Of course, child proofing your house always depend on the age and size of your kids. And parents often know to childproof the normal things like cabinets and electrical sockets but some of them might not think to childproof their home’s HVAC system.
Your HVAC has actually plenty of ways to hurt your toddlers so you should always be vigilant.
So here are some ways to childproof your HVAC System:
Secure your vents. Children can easily lift up the vents if the covers are not secured properly. To keep your children from harm’s way, you should screw or nail the covers into the floor. Additionally, you should put a screen on it to add extra protection. If you feel that nails can also be dangerous to the kids, you can use Velcro instead to secure the covers. This will keep your kids from opening up the vents and throwing their toys inside it.
If your concern is the sharp edges of metal vents that can cut your children, there are available plastic vents out there at most of the home improvements shops near you. This can be used for both floor and wall registers.
Place Thermostats and Units High Up. If the temperature will be set too high or too low, it can damage your HVAC and can be dangerous to the health of your child. If the temperature is left unattended at extremes, it can cause respiratory problems or hypothermia. Additionally, your bills can get very high if your children are often playing with the thermostat. Make sure to put the thermostat where your children won’t be able to reach it.
Protect outdoor unit. The outdoor unit is one of the most dangerous parts of your HVAC system. There are lots of sharp edges that can cut your children and they can also get burned or electrified if there are loose cables out there. To make sure your kids will not go near the outdoor unit, you should secure it with fences or shrubs to block off your unit. But don’t get too excited blocking off your unit. Just remember that if you decide to cover the outdoor unit, give a space for it to breathe. You can ask an HVAC contractor what’s the standard allowance for your HVAC.
Keep remotes out of reach. If you put the thermostat out of reach and leave your unit’s remote control somewhere reachable by your kids, it will not make any sense since they can always play with the temperature using the remote. Additionally, your kids may accidentally break your remote and they might swallow the small pieces from it. Be sure to put your remote control in drawers or on shelves beyond their reach or where they will not ponder the idea of playing with it.

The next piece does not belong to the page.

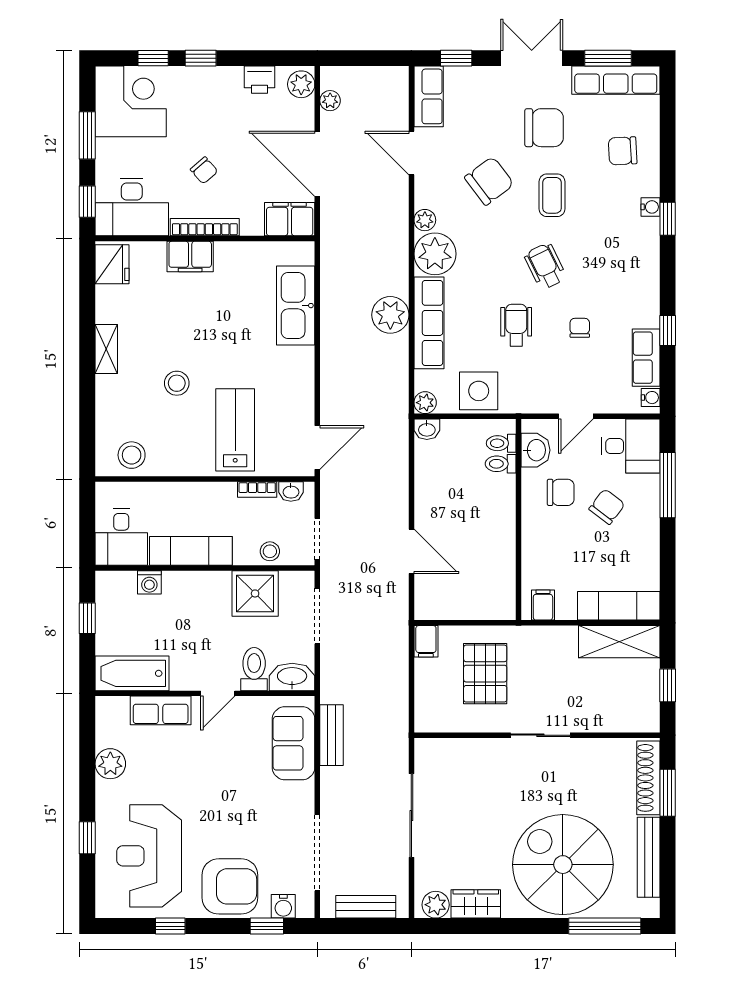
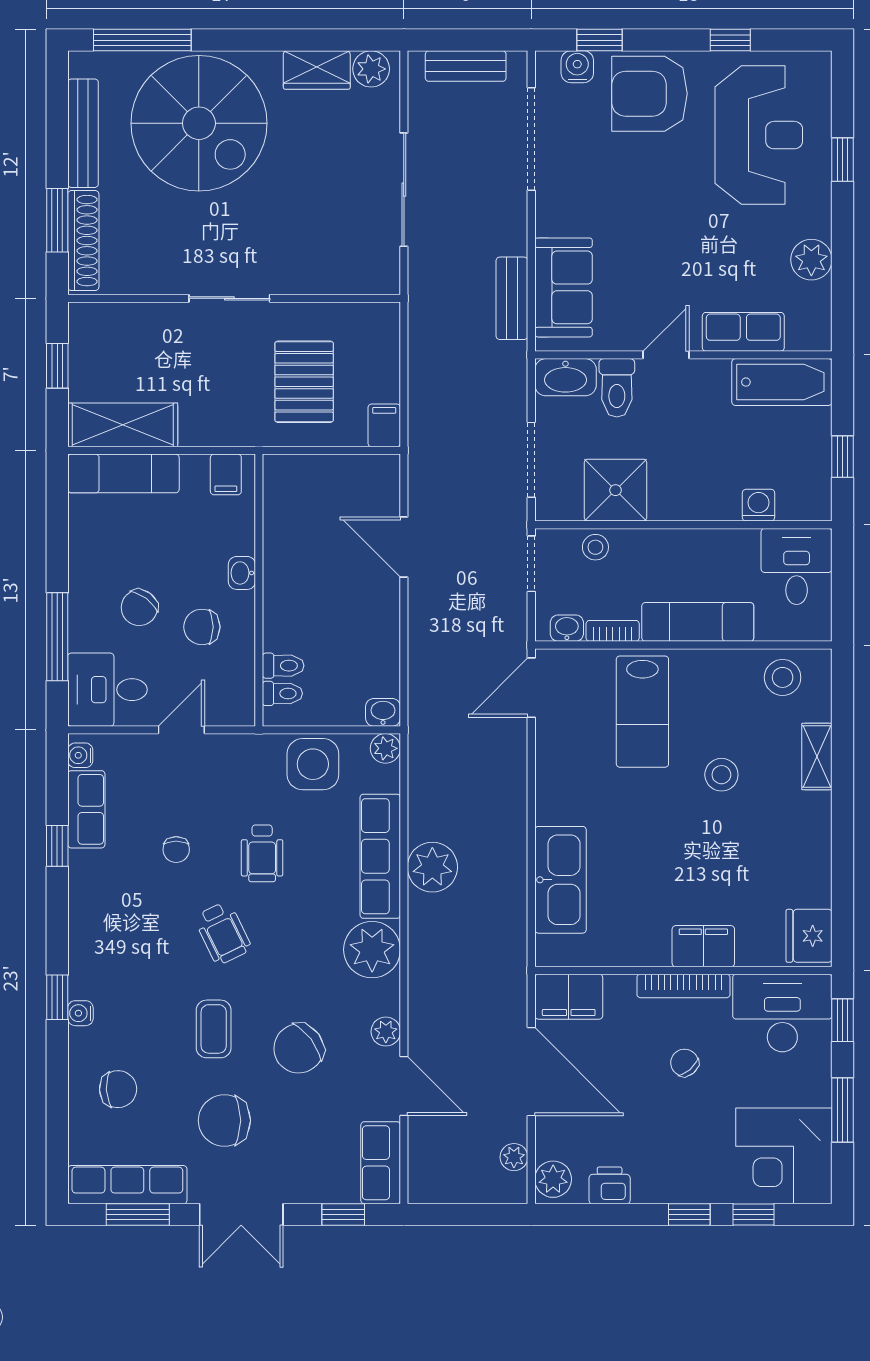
plant: (425, 220) -> (386, 1032), moved
shelving: (106, 349) -> (817, 757), moved
washbasin: (536, 450) -> (242, 573), moved, width x0.72, depth x0.69
exam couch: (191, 551) -> (698, 622), moved, turned 180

Block off radiators. Radiators and/or radiator fans pose a serious threat to your kids. Although it is not hot enough to burn the skin, it has a lot of sharp edges that can cause different injuries. To childproof your radiator, you should provide a radiator cover by buying one or make one by yourself using a plywood and paint, the top can even be serviceable for decorations. Alternatively, you can just put a baby gate or other obstruction to make sure that your children will not be able to go close to your radiators.
Replace old, dysfunctional units with new units. An HVAC unit can wear out over time. The ideal life expectancy rate of an HVAC unit lasts around 10–15 years. If you’ve been using the unit consistently throughout the years, you should consider changing your unit by then. Worn out units are the primary cause of what causes refrigerant leaks in air conditioner. If you continue to use a weakened and worn out unit over time, you are prone to refrigerant poisoning. While it is not harmful in small amounts, long term exposure can affect you and exposure to high amounts of “Freon” can be detrimental to you and your children’s health.
As stated above, there is no exact formula for each household on how to childproof their HVAC system because it ultimately depends on the size and age of your children. After considering the options above, you can give your HVAC professional a call to consult for additional tips on how to prevent accidents involving your little ones from happening.